On Monday I went over the 3 different Macronutrients: Carbs, Proteins, and Fats. Today, I’m hoping this post will clear up any confusion over the basics of Micronutrients. Unlike macros that are needed in large amounts, micronutrients are only necessary in small amounts. They are the Vitamins and Minerals.
Vitamins: A, C, D, K, E, & Bs
Minerals: Fluoride, Selenium, Iodine, Copper, Zinc, Sodium, Iron
Sodium is used for fluid balance and blood pH regulation in the body. Manganese is required for Bone formation, to metabolize macronutrients, and energy production. Magnesium is needed for heart rhythm, glucose conversion to energy, and is needed to metabolize calcium and vitamin C. Iron is needed to produce lymphocytes and red blood cells. Chloride is needed to regulate water, electrolytes, and cell pH. Though there are many more micro nutrients, I decided to name only a few to help you understand that though they are required in small amounts they are incredibly necessary for your body’s everyday processes.

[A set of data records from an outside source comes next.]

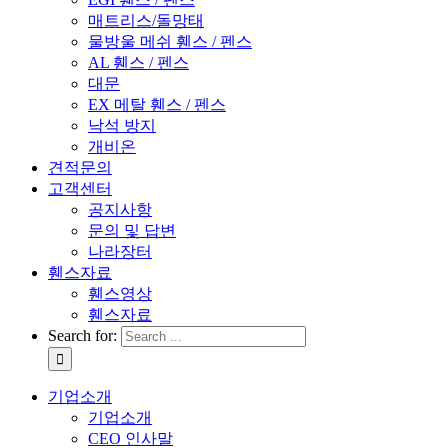
매트리스/돌망태
물방울 메쉬 휀스 / 펜스
AL 휀스 / 펜스
대문
EX 메탈 휀스 / 펜스
낙석 방지
개비온
견적문의
고객센터
공지사항
문의 및 답변
나라장터
휀스자료
휀스영상
휀스자료
Search for:
기업소개
기업소개
CEO 인사말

Being deficient in Micronutrients, is usually due to a poor and unbalanced diet, and it incredibly dangerous. Being deficient in iodine for example, is the lading cause of brain damage, still births, and miscarriages. Vitamin A deficiency can cause blindness in kids as well as night time blindness in women pregnant. Iron deficiency anemia is the most common of micronutrient deficiencies and occurs when your body is not producing enough red blood cells. Unless you have a documented deficiency however, you shouldn’t worry about any side effects from being micronutrient deficient.